Work instruction:
Type out the lines below exactly, from the first through the line holding "About Texas Eye and Laser Center", and include no pictures.

Dataset records:
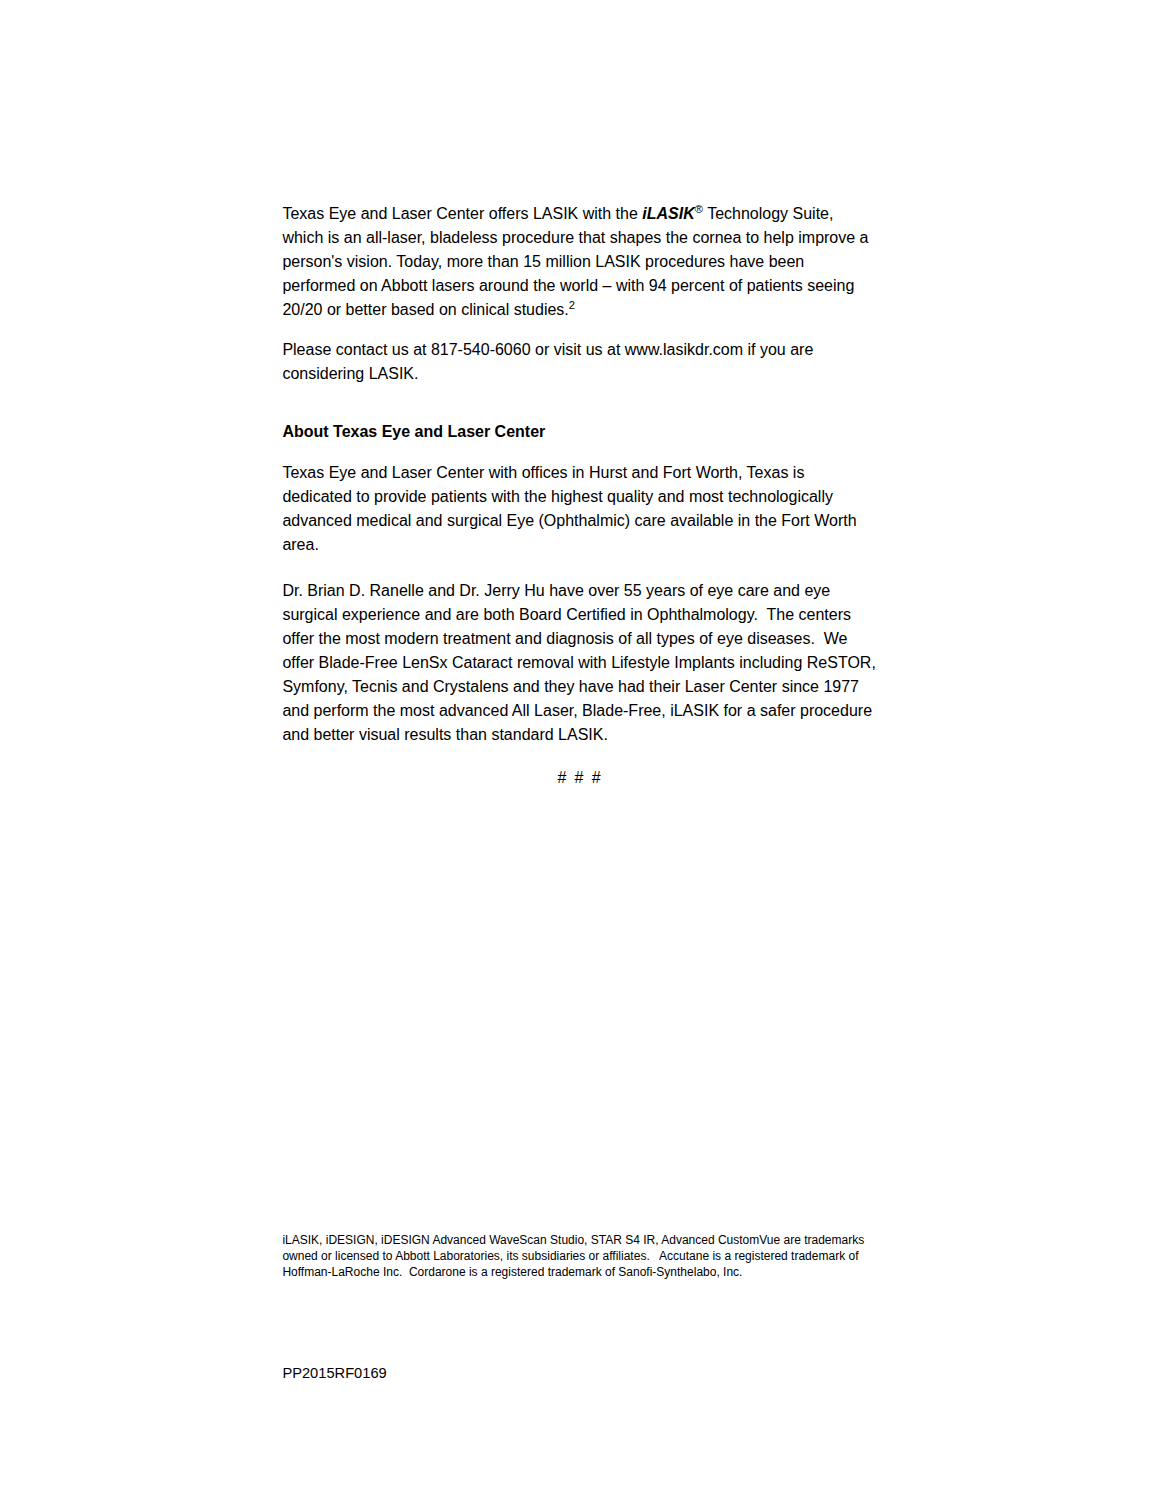Texas Eye and Laser Center offers LASIK with the iLASIK® Technology Suite, which is an all-laser, bladeless procedure that shapes the cornea to help improve a person's vision. Today, more than 15 million LASIK procedures have been performed on Abbott lasers around the world – with 94 percent of patients seeing 20/20 or better based on clinical studies.2
Please contact us at 817-540-6060 or visit us at www.lasikdr.com if you are considering LASIK.
About Texas Eye and Laser Center
Texas Eye and Laser Center with offices in Hurst and Fort Worth, Texas is dedicated to provide patients with the highest quality and most technologically advanced medical and surgical Eye (Ophthalmic) care available in the Fort Worth area.
Dr. Brian D. Ranelle and Dr. Jerry Hu have over 55 years of eye care and eye surgical experience and are both Board Certified in Ophthalmology. The centers offer the most modern treatment and diagnosis of all types of eye diseases. We offer Blade-Free LenSx Cataract removal with Lifestyle Implants including ReSTOR, Symfony, Tecnis and Crystalens and they have had their Laser Center since 1977 and perform the most advanced All Laser, Blade-Free, iLASIK for a safer procedure and better visual results than standard LASIK.
# # #
iLASIK, iDESIGN, iDESIGN Advanced WaveScan Studio, STAR S4 IR, Advanced CustomVue are trademarks owned or licensed to Abbott Laboratories, its subsidiaries or affiliates. Accutane is a registered trademark of Hoffman-LaRoche Inc. Cordarone is a registered trademark of Sanofi-Synthelabo, Inc.
PP2015RF0169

Answer space:
Texas Eye and Laser Center offers LASIK with the iLASIK® Technology Suite, which is an all-laser, bladeless procedure that shapes the cornea to help improve a person's vision. Today, more than 15 million LASIK procedures have been performed on Abbott lasers around the world – with 94 percent of patients seeing 20/20 or better based on clinical studies.2
Please contact us at 817-540-6060 or visit us at www.lasikdr.com if you are considering LASIK.
About Texas Eye and Laser Center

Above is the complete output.